The regiment was subsequently organized as a Regimental Combat Team (RCT) for service in the Pacific. The new RCT comprised the 172nd Infantry Regiment, the 103rd Field Artillery Battalion and parts of ordnance, engineer, medical and signal units. The 172nd RCT almost saw disaster at Espiritu Santo, New Hebrides on 26 October 1942, when its troop transport, the liner SS President Coolidge, struck two U.S. mines in the harbor. The captain, realizing that the ship was lost, attempted to run it aground so that the troops could disembark. The ship sank, but the regiment got ashore with few casualties, to fight in the New Georgia Campaign, including during the Drive on Munda Point. It was inactivated on 1 November 1945 at Camp Stoneman, California.

===Korean War===

The 172nd Infantry was reorganized and federally recognized on 28 October 1946 with headquarters at Brattleboro. During the Korean War, it was ordered into active federal service 5 September 1950. On 29 January 1953, a duplicate unit, the 172nd Infantry (NGUS) was organized and federally recognized with headquarters at Montpelier. The original 172nd Infantry was released from federal service on 15 June 1954 with headquarters at Montpelier, and federal recognition was concurrently withdrawn from the 172nd Infantry (NGUS).

===Cold War===

On 1 March 1959, elements of the 172nd Infantry were consolidated with the 124th Antiaircraft Artillery Battalion to form the 172nd Armor, a parent regiment under the Combat Arms Regimental System consisting of the 1st Medium Tank Battalion and the 2nd Reconnaissance Squadron, elements of the 43rd Infantry Division (United States), and the 172nd Infantry, a parent regiment under the Combat Arms Regimental System, consisting of the 1st Battle Group, an element of the 43rd Infantry Division. On 1 April 1963, the 172nd Armor was reorganized with the 1st and 2nd Battalions, elements of the 86th Infantry Brigade. The 172nd Infantry was concurrently reorganized to consist of the 1st Battalion, an element of the 86th Infantry Brigade.
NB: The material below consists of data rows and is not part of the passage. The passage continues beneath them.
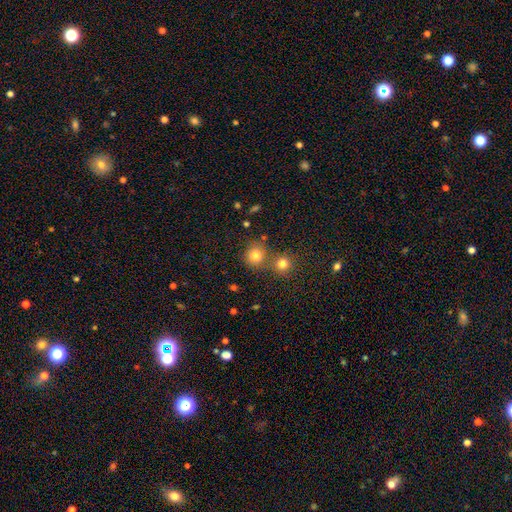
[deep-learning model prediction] Q: Smooth or featured?
A: smooth (79%); runner-up: star or artifact (14%)
Q: How rounded?
A: round (86%); runner-up: in between (13%)
Q: Merging?
A: none (64%); runner-up: merger (24%)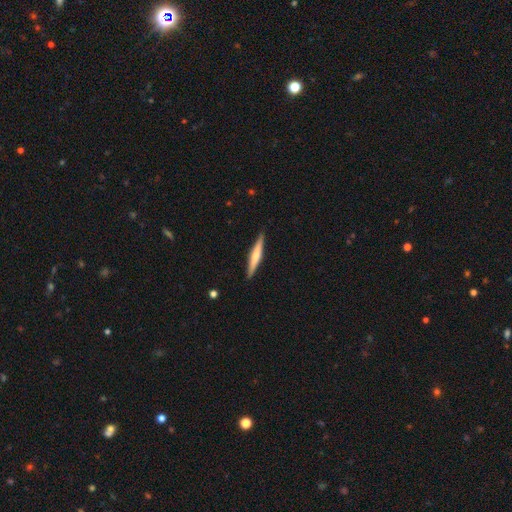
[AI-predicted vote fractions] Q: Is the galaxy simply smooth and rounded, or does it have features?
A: featured or disk — 50%.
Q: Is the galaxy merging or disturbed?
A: none — 91%.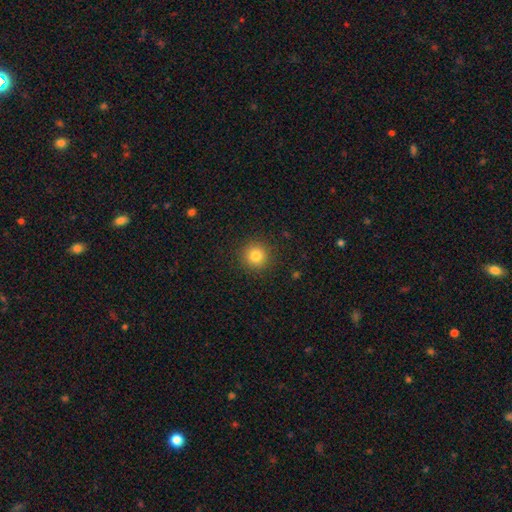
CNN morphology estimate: The model was most divided on "smooth or featured": smooth: 82%, star or artifact: 12%, featured or disk: 6%. More confident: how rounded — round (95%); merging — none (91%).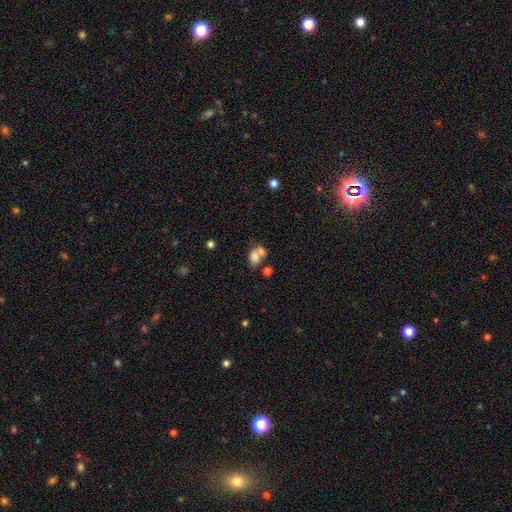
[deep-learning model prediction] Smooth or featured? smooth (74%)
How rounded? in between (73%)
Merging? merger (54%)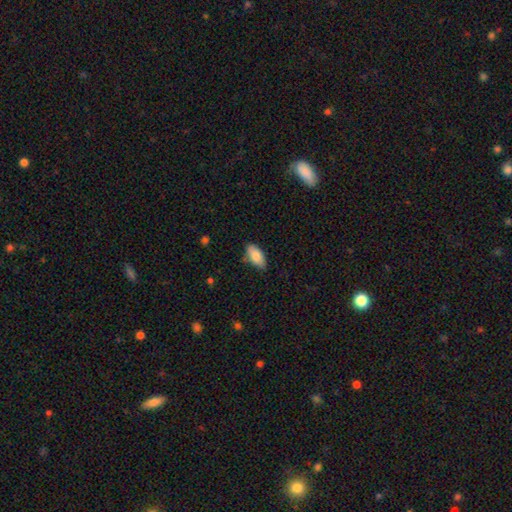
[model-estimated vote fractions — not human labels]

The 172nd Armor and 172nd Infantry were consolidated on 1 April 1964 and designated as the 1st and 2nd Battalions, 172nd Armor, elements of the 86th Armored Brigade, and the 3rd Battalion. Reorganized 1 February 1968 to consist of the 1st and 2nd Battalions, elements of the 50th Armored Division. Reorganized 1 June 1988 to consist of the 1st and 2nd Battalions, elements of the 26th Infantry Division. The regiment was withdrawn on 1 May 1989 from the Combat Arms Regimental System and reorganized under the United States Army Regimental System with headquarters at St. Albans.
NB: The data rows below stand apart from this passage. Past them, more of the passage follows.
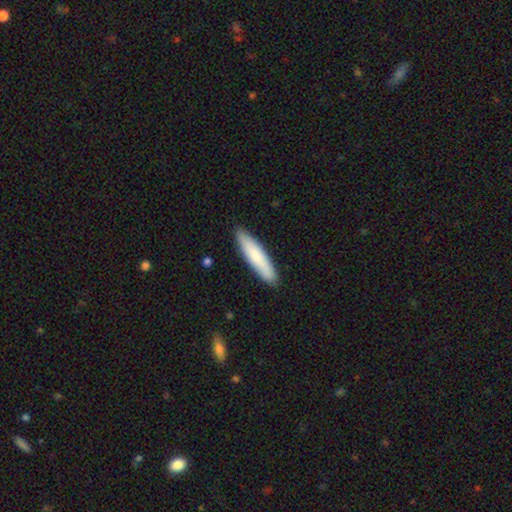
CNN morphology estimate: This is likely a smooth galaxy (74%). How rounded: likely cigar-shaped (80%). Merging: clearly none (89%).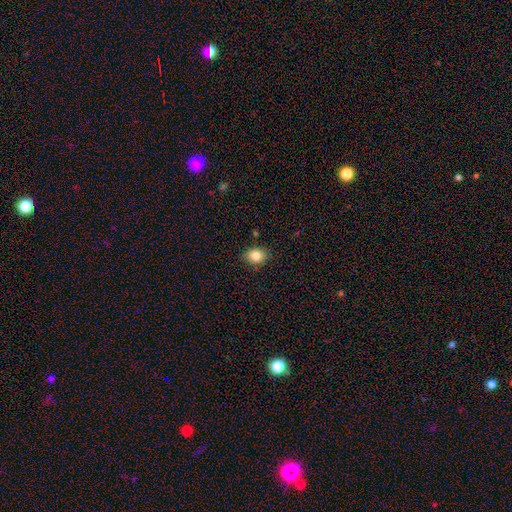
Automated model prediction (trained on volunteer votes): Smooth or featured: smooth — 84% (star or artifact — 10%)
How rounded: in between — 53% (round — 46%)
Merging: none — 85% (minor disturbance — 11%)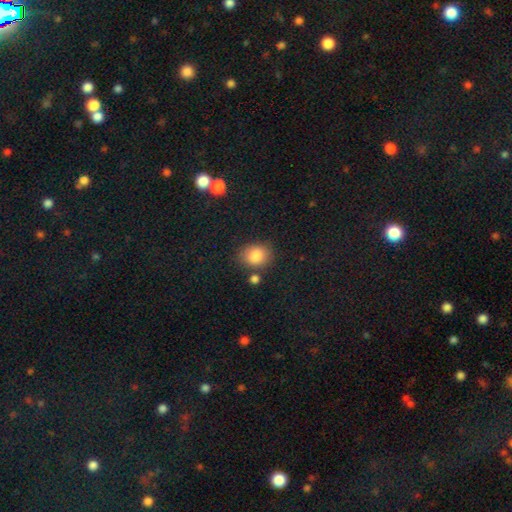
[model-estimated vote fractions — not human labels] A smooth galaxy with no disk features (85%) that is round (59%).

Vote fractions:
- Smooth or featured? smooth: 85% / star or artifact: 9% / featured or disk: 6%
- How rounded? round: 59% / in between: 40% / cigar-shaped: 1%
- Merging? none: 75% / minor disturbance: 13% / merger: 8% / major disturbance: 4%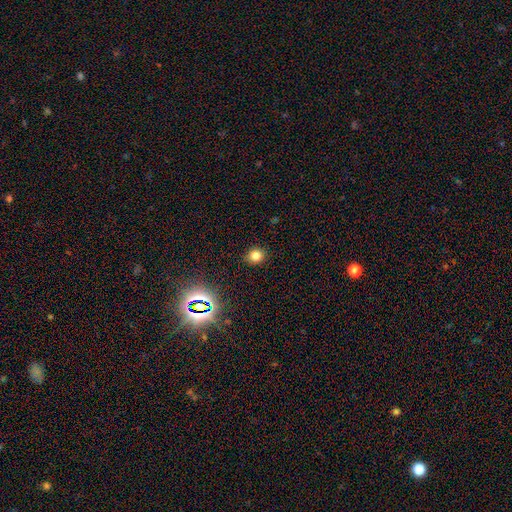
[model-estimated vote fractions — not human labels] smooth 77%, star or artifact 17%, featured or disk 6%. Down the decision tree: how rounded — round (78%); merging — none (90%).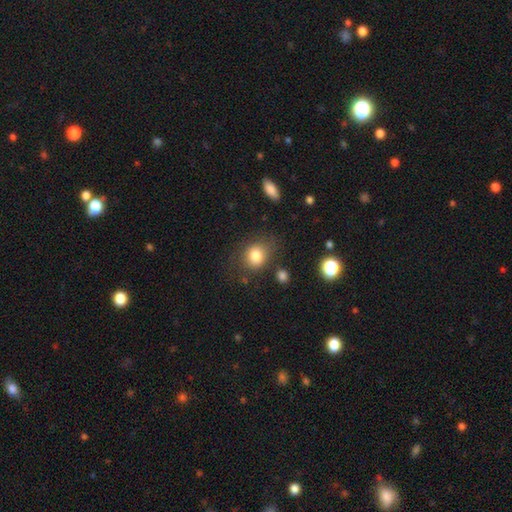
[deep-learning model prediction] Morphology: type=smooth (81%); roundness=round (61%); merging=none (70%).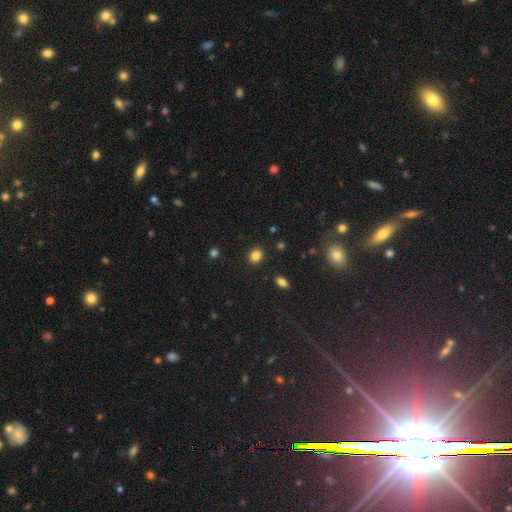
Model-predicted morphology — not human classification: Smooth or featured: smooth — 84% (star or artifact — 11%)
How rounded: round — 62% (in between — 37%)
Merging: none — 89% (minor disturbance — 7%)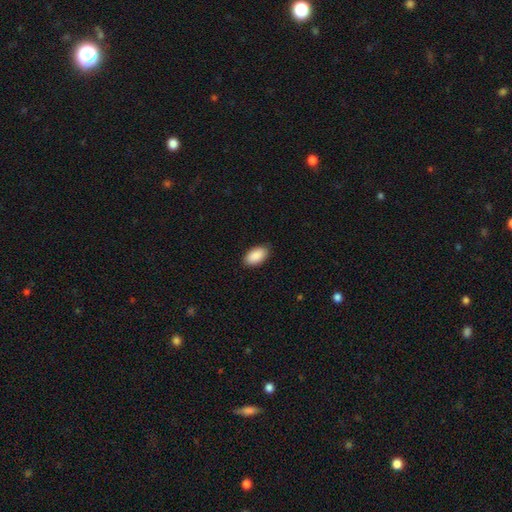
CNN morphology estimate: smooth_or_featured: smooth (p=0.90) [alt: star or artifact p=0.06]
how_rounded: in between (p=0.95) [alt: round p=0.03]
merging: none (p=0.87) [alt: minor disturbance p=0.10]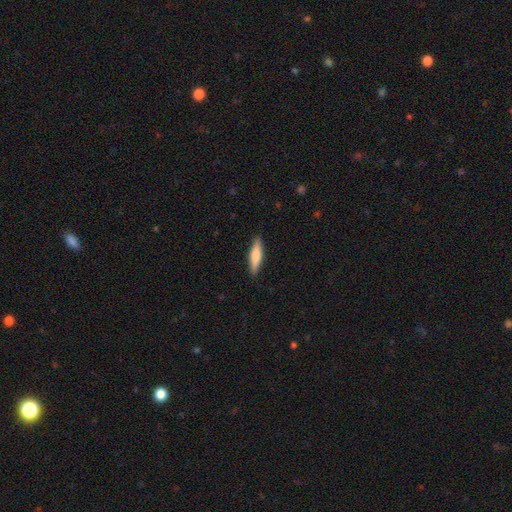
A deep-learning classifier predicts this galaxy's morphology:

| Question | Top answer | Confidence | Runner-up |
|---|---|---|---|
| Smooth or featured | smooth | 75% | featured or disk (20%) |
=== Twenty-first century ===
Later the regiment was:
- Redesignated 1 October 2005 as the 172d Armored Regiment
- Reorganized 17 February 2006 to consist of the 1st and 2d Battalions, elements of the 42d Infantry Division. Both battalions were released from active Federal service in May 2006 and reverted to state control.
- Reorganized and redesignated 1 September 2007 as the 172d Cavalry Regiment, to consist of the 1st Squadron, an element of the 86th Infantry Brigade Combat Team

The former 2d Battalion had a separate lineage from that point onwards.

==Campaign credits==

Battle honors earned by the current 172nd Cavalry and previous or consolidated units:

- American Civil War
  - Mississippi River
  - Gettysburg
  - Alabama 1865
  - Florida 1864
  - Louisiana 1862–1863
  - Virginia 1861–1862
- World War I
  - Champagne-Marne
  - Aisne-Marne
  - St. Mihiel
  - Meuse-Argonne
  - Ile de France 1918
  - Lorraine 1918
- World War II
  - New Guinea
  - Northern Solomons with arrowhead
  - Luzon with arrowhead
  - Rhineland
  - Central Europe
- War on Terrorism
  - Ramadi Iraq 2006
  - Parwan Providence Afghanistan 2010

==Decorations==

- Army Presidential Unit Citation, streamer embroidered IPO DAM, LUZON, earned by the 2nd Battalion, 172nd Infantry)
- Army Meritorious Unit Commendation, streamer embroidered AFGHANISTAN 2010, earned by the 1st Squadron, 172nd Cavalry Regiment.
- Philippine Presidential Unit Citation, streamer embroidered 17 OCTOBER 1944 TO 4 JULY 1945, earned by the 172nd Infantry.
- Headquarters Company, 1st Squadron, additionally entitled to a Navy Unit Commendation, streamer embroidered ANBAR PROVINCE FEB –JUN 2006 (earned by Headquarters Company, 1st Battalion, 172nd Armored Regiment).